MEDIA: The BBC needs to regain its benchmark for quality TV

’It feels as if we’re at a crossroad,’ wrote Alan Yentob, BBC’s director of television, in the Guardian. He was commenting after a week in which ITV’s ultra-aggressive scheduling had knocked Auntie pitilessly around the ring, and responding to an attack, led by Lord (Melvyn) Bragg, about the BBC’s failure to behave like a proper public service broadcaster.

’It feels as if we’re at a crossroad,’ wrote Alan Yentob, BBC’s

director of television, in the Guardian. He was commenting after a week

in which ITV’s ultra-aggressive scheduling had knocked Auntie pitilessly

around the ring, and responding to an attack, led by Lord (Melvyn)
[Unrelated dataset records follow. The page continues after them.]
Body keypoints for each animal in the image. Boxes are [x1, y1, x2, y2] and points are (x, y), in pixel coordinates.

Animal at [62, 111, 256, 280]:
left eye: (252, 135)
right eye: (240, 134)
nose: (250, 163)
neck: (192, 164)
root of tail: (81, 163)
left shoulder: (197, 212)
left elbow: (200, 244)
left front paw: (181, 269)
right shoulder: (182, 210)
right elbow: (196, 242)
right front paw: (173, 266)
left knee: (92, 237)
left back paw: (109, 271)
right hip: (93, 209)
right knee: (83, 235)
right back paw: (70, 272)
Bragg, about the BBC’s failure to behave like a proper public service

broadcaster.



Well, we are at a crossroad. But the point is that this is an

opportunity to take stock. All very timely, since the director

generalship of the BBC was also formally advertised on Monday.



ITV, freed by the passing of News at Ten, has made a dazzling start in

pure ratings terms. The network’s third series of Who Wants to be a

Millionaire?



in a ten-day marathon, augmented by the movie Goldeneye, demolished BBC1

stalwarts such as Casualty and Changing Rooms, in some cases halving

their audiences.



ITV has shown that big ratings are not a thing of the past. You can

aspire to create national events and attract well over 60 per cent of

all people viewing with the right formats.



It’s a cruel demonstration of how most entertainment programmes

massively under-perform, and a salutary lesson for all mainstream media

- decline is not inevitable.



However, note that ITV’s PR stance has been low key. It can’t keep up

this scorching performance. A fourth Millionaire series can’t be

unleashed immediately, and some of its replacement programmes are

flops.



When ITV unveiled its new summer schedule this Wednesday it became clear

that new factual programmes are expected to supplement its traditional

reliance on drama. The only certainty is that, by having a clear run for

entertainment in peak time, ITV is on its way to putting back the clock

five years and pushing its prime time audience share back over 40 per

cent.



As for the BBC and its quasi-commercial instincts? Bragg doubted whether

a Martian would notice any difference between ITV and BBC. But of course

they would. Advertisers and sponsorship credits mess up the flow of

ITV.



Key BBC programmes, Watchdog, Tomorrow’s World, Panorama, QED, the Nine

O’Clock News, countless dramas, are all distinctive.



But Bragg is on to something. The BBC’s deliberate strategy to uphold

its share of the market (four episodes of the Simpsons and Star Trek a

week) compromises its mission. The truth is that the 1990s, until this

crossroad, have been deceptively kind to the BBC. ITV was adrift,

Channel Four sleepwalking.



A key task for Sir John Birt’s replacement must be to devise a more

sophisticated way of assessing the BBC’s impact, the value of its

output, beyond crude ratings (though never ruling out an ambition to

make big hits). Public perceptions need to be changed.